Text section:
*** Block opens ***

Awesome - thanks guys. I like the idea of the switch and fuse in series and both hot. 
So, hot to fuse tip first - then off ring end to switch then to xfmr. Goodbye death cap. I will report back.


----------



## whywhyzed (Jan 28, 2008)

Well. it's useable now. Quiet with volume below 3 1/2
Above 4 or 5 it hums pretty loud still. 

It turned out to not be loud enough for jams anyhow. 3 volume is great for home use. May go back in and tidy the wiring some more at some point.


----------



## dtsaudio (Apr 15, 2009)

Did you remove the death cap?


----------



## whywhyzed (Jan 28, 2008)

yes


----------



## mccormickanalog (Aug 11, 2015)

120 cycle hum, eh? Maybe try changing the heater wiring to the "two wire" style, and lift one side from ground (assuming the schem is accurate to the amp still) and add a 100 ohm resistor to ground of both heater leads.
I've had this issue with an old bogen PA I converted to a bitchin' guitar head.


----------



## alwaysflat (Feb 14, 2016)

I was going to ask about a good star washer with clean chassis metal under it, but 120Hz sounds more like secondary side noise, like caps in your B+ or cold solder. Hum increases with volume level increase now ?


----------



## jb welder (Sep 14, 2010)

He said he had a hum that increases as the volume knob is increased. I'm not sure where the 120hz came in? Could be 60hz being picked up by the guitar for all we know from the info we have.
So the grounding & star washer is a good suggestion.
And if it's heater wiring related, that would also be 60hz rather than 120hz.


----------



## epis (Feb 25, 2012)

*** Block closes ***

Given material:
*** Block opens ***

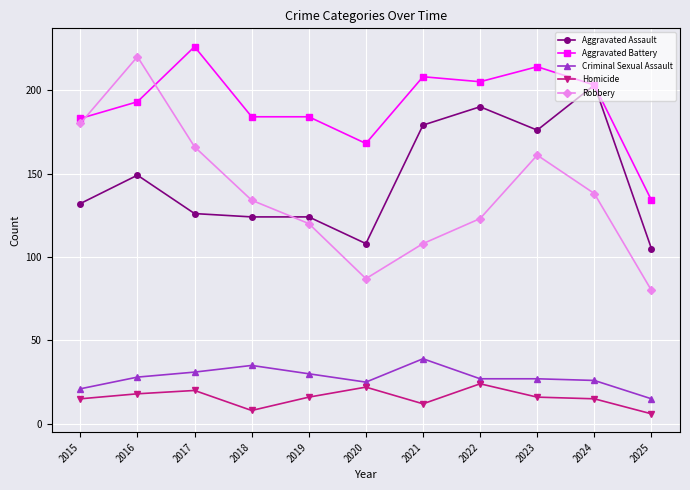

How many data points does each series have?

11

*** Block closes ***

Work to complete:
Continue the forum thread about the amp hum, picking up after its final line.

Answer to the exercise:
Maybe you could post some pics of internals ? IMHO problem lays in improper grounding scheme. Most of these old amps use chassis for ground, grounding points placed everywhere and one wire heater string doesn't help neither.


----------



## whywhyzed (Jan 28, 2008)

here's a couple pics of the layout. Why is there a center tap off the xfmr secondary supply to the rectifier tube grounded to the chassis I don't get....that matches schematic, but it doesn't look well bonded. I could clean it shiny or lift it. Not sure which would make more sense. I don't see them using half voltage for anything from it.


----------



## epis (Feb 25, 2012)

That center tap must be grounded, for full wave rectification done with only two diodes (your rectifier tube). Basically two high voltage secondaries are wound out of phase each one rectified with single diode. End result - full wave rectifier


----------



## epis (Feb 25, 2012)

It looks to me that heater wiring is changed comparing to diagram.Can you measure AC voltage from each heater wire toward ground (chassis) ? It should be 1/2 of heater voltage. I can't see that heaters are referenced to ground.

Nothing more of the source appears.